Robert Montgomery

Bicycling to work, walking to the supermarket with traffic racing past and the pavement full of people: everything is just like every other day. But then, Pow! An artwork in public space, a poem on a building. It surprises you. It makes you stop and pause. Briefly, you are pulled out of everyday reality.

This process of standing still and becoming aware of the extraordinariness of ordinary things returns to us in the work of the Scottish artist, Robert Montgomery (b. 1972). His Billboard Series is made up of billboards with poems written in white letters on a black background, sometimes legal, sometimes placed illegally, without permission. These works ― to be found in London, Paris, Berlin and elsewhere ― are anonymous, outside the context of a gallery or museum, places where people expect to be looking at art.

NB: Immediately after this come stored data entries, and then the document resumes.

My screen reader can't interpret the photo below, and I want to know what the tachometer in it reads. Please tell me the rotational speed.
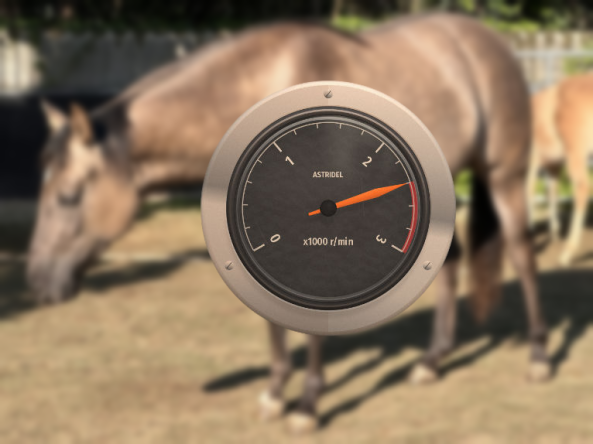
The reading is 2400 rpm
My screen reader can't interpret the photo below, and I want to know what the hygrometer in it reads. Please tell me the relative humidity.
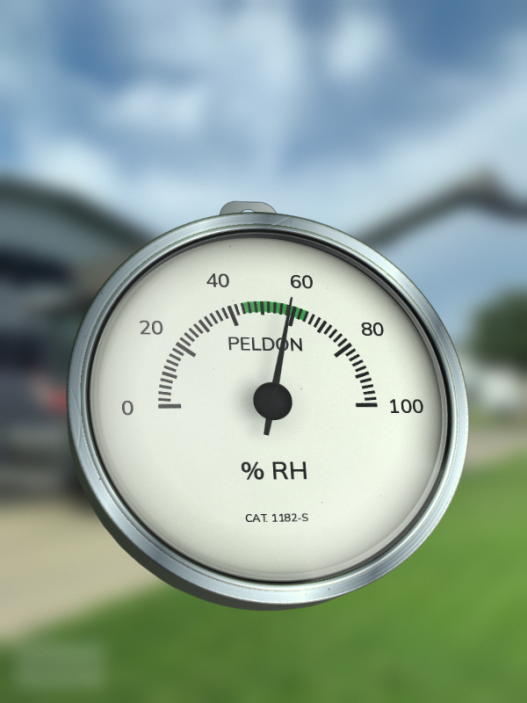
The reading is 58 %
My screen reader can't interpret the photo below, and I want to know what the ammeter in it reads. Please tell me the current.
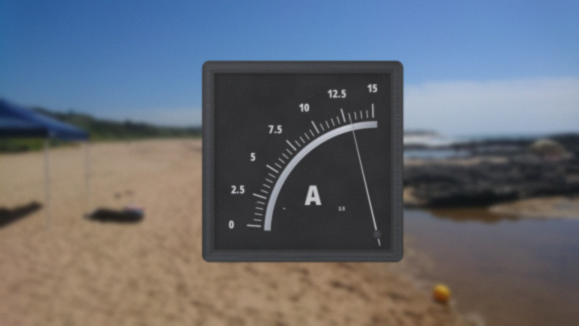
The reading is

Montgomery’s work is influenced by, and is often seen in the tradition of the Situationists, an international artistic and political movement that began in 1957. By creating unregulated situations and happenings intended for the general public or mass consumption, the Situationists strove to generate a state of perpetual social revolution.


As Montgomery ‘steals’ advertising space around the whole world in order to create reflective space, he gives space to the word: ‘I think words can in some sense be a nice antidote to the image. The idea of turning off the discourse of advertising for a moment and giving you a bit of rest: that is something that I really like.’

Asked about his thoughts on how his work is received by the public, Montgomery replied, ‘What interests me in working anonymously is that people encounter it without knowing it is art. They know it’s not advertising, and it’s not graffiti either, and they do not need any art history knowledge to read it. I am super-interested in the ordinary person at the bus stop, getting on the bus, going to their job every day, and suddenly seeing this weird text. I am interested in reaching those people. They are my primary audience.’